Bloomberg has long crusaded to get people to change behaviors to improve their health, targeting foods and smoking, and adding bike lanes.
Plenty of people have spoken out against the mayor’s ideas, but the president of the California Endowment, a health foundation, says the soda ban proposal doesn’t go far enough.
“We need to move Mayor Bloomberg’s effort beyond the five boroughs to all 50 states. Junk drinks are a leading cause of an obesity and excess weight crisis that affects nearly one of every three kids in the United States and half of all kids in poor, rural areas,” Robert Ross said in a statement.
Just says he understands the motivations.

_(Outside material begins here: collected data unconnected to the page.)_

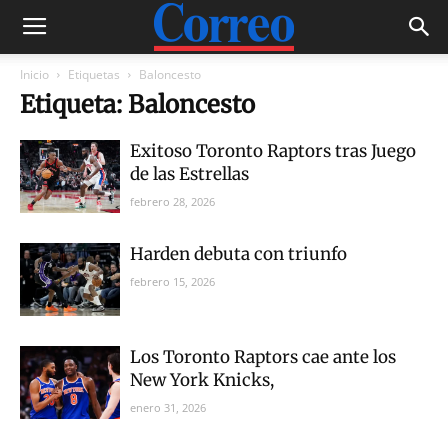
Inicio
Etiquetas
Baloncesto
Etiqueta: Baloncesto
Exitoso Toronto Raptors tras Juego
de las Estrellas
febrero 28, 2026
Harden debuta con triunfo
febrero 15, 2026
Los Toronto Raptors cae ante los
New York Knicks,
enero 31, 2026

“Because of the political pressure to do something -- and really anything – about obesity, we are trying to throw in a bunch of policies that are not proven,” Just says.
He used as an example the elimination of chocolate milk from schools in the Los Angeles Unified School District. “If we start to rack up enough of these, there’s not going to be the political will to try something that’s wildly unpopular.”
In addition, the people who buy the most soda are generally poorer, and a ban could feel like it’s targeting a particular class of people, Just says.
Instead, he says, coming up with inducements would be a better approach. Work with industry and retailers, he suggests. One idea might be to offer a consumer who buys one soda the same size diet soda at a discount, Just says.